Между тем перепалка разгоралась. Голоса делались все громче. То здесь, то там перепившего участника торжества начинало тошнить прямо на полог шатра. Но это не мешало продолжать пиршество.
В довершение всего пара привязанных поблизости жеребцов улучила время для шумной схватки между собой. Это, в свою очередь, вызвало переполох среди собак, поднявших ужасный лай. Леди Аликс, зажав руками уши, умоляюще посмотрела на сэра Хью. Но крупный темнолицый молодой рыцарь, видимо, свыкшийся с подобной какофонией, продолжал как ни в чем не бывало разговаривать с главным оруженосцем барона Дрого.
Когда в конце концов установилось некое подобие порядка, хозяин встал и громко потребовал еще вина.

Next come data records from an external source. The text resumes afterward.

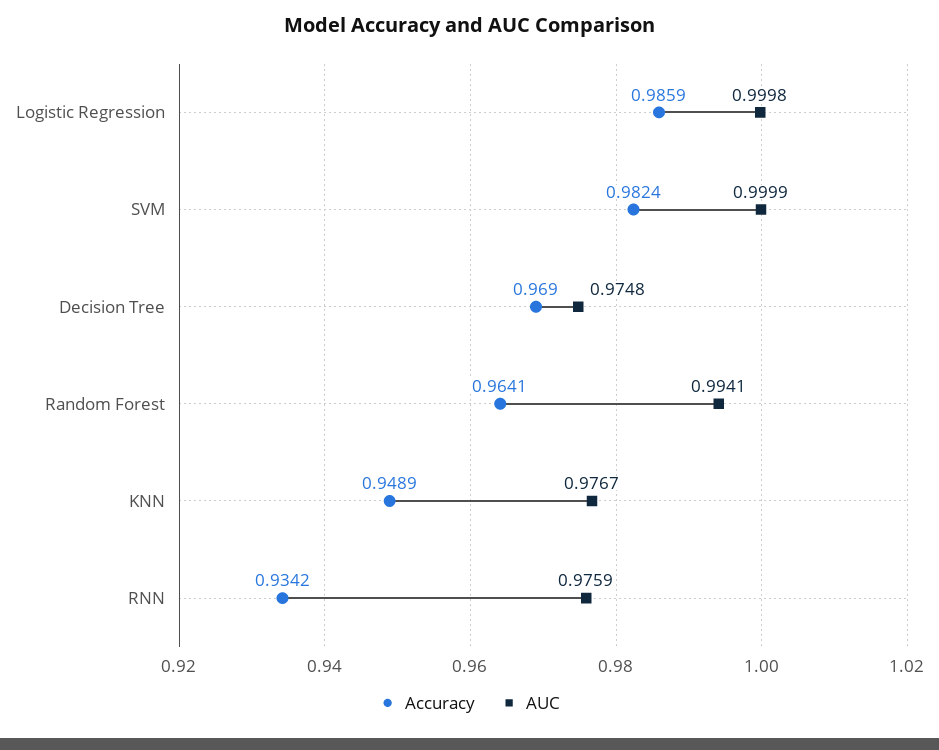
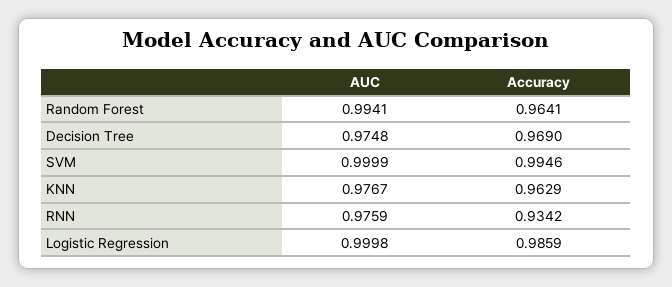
  {
    "Accuracy": {
      "Logistic Regression": 0.9859,
-     "SVM": 0.9824,
+     "SVM": 0.9946,
      "Decision Tree": 0.969,
      "Random Forest": 0.9641,
-     "KNN": 0.9489,
+     "KNN": 0.9629,
      "RNN": 0.9342
    },
    "AUC": {
      "Logistic Regression": 0.9998,
      "SVM": 0.9999,
      "Decision Tree": 0.9748,
      "Random Forest": 0.9941,
      "KNN": 0.9767,
      "RNN": 0.9759
    }
  }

И в эту минуту он впервые заметил отсутствие Розамунды де Монтгомери…
– А где же ваша милая заморская гостья? – резко спросил он у леди Аликс, пощипывая свою черную раздвоенную бородку. – Кажется, я приглашал ее на праздник?
Побледневшая Аликс опустила глаза.
– Леди Розамунда сообщила о своем недомогании, милорд, и просила принести вам свои извинения.
Из-под усов барона Дрого блеснули белые зубы.
– Как посмела эта белолицая английская шлюха отказать мне? – сказал он по-гречески.
Говорил он негромко, но достаточно внятно и с угрозой в голосе. Эдмунд, сэр Тустэн и другие, понимавшие этот язык, схватились за кинжалы. Огромным прыжком Эдмунд перескочил через стол, опрокидывая прислужников вместе с яствами и напитками, которые они разносили.
И прежде чем барон Дрого успел выпрямиться на своем троне, пальцы правой руки Эдмунда сомкнулись на орлином носе ломбардца. Эдмунд так яростно стал трепать обидчика, что его длинные серьги раскачивались как миниатюрные качели.
– . Спокойно! Спокойно! – призывал сэр Хью, вскочив на скамью. – Помните, что здесь вы подчиняетесь законам моего отца!
И поскольку сподвижники графа Тюржи безнадежно уступали в численном отношении северянам, кинжалы один за другим опустились в ножны. Затаив дыхание, все наблюдали, как Дикий Вепрь из Четраро вытирал рукавом кровоточащий нос.
– Ну, ты, поганая собака, – процедил сквозь зубы Эдмунд, обращаясь к барону Дрого, – пнуть тебя по яйцам, чтобы заставить извиниться?
– Но что сказал Дикий Вепрь? – спрашивал сэр Хью.
Сэр Тустэн, перекрывая шум, пояснил:
– Он назвал на греческом языке леди Розамунду шлюхой.
С большим трудом рыцарям графа Тюржи удалось сдержать сэра Хью и его брата.
– Бог свидетель! Тебе, красноносая ломбардская свинья, придется мне ответить, – ревел Хью, прорываясь, словно безумный, сквозь визжащих женщин и перевернутые скамьи.
– У меня есть право на смертный бой!
– .прокричал Эдмунд.
Его медные волосы пылали пламенем в свете факелов. Кругом слышались топот и взволнованные голоса желавших узнать, что произошло.
С искаженным ненавистью лицом Дрого внезапно плюнул кровавой слюной англо-норманну в лицо.
– Завтра, безземельная собака, я зарублю тебя, – прорычал он.
– Нет! – Голос сэра Хью перекрыл шум. – Этот поединок может состояться только через два дня, если будете пешими, и через пять дней, если будете сражаться на конях.
– Почему это? – недовольно крикнул северянин. Наследник Сан-Северино оглядел распаленные вином лица окружающих.
– Этого чужеземца постигло несчастье, и поэтому он не имеет собственного оружия, доспехов и боевого коня. Ему нужно время, чтобы привыкнуть к коню и оружию, которые я ему одолжу.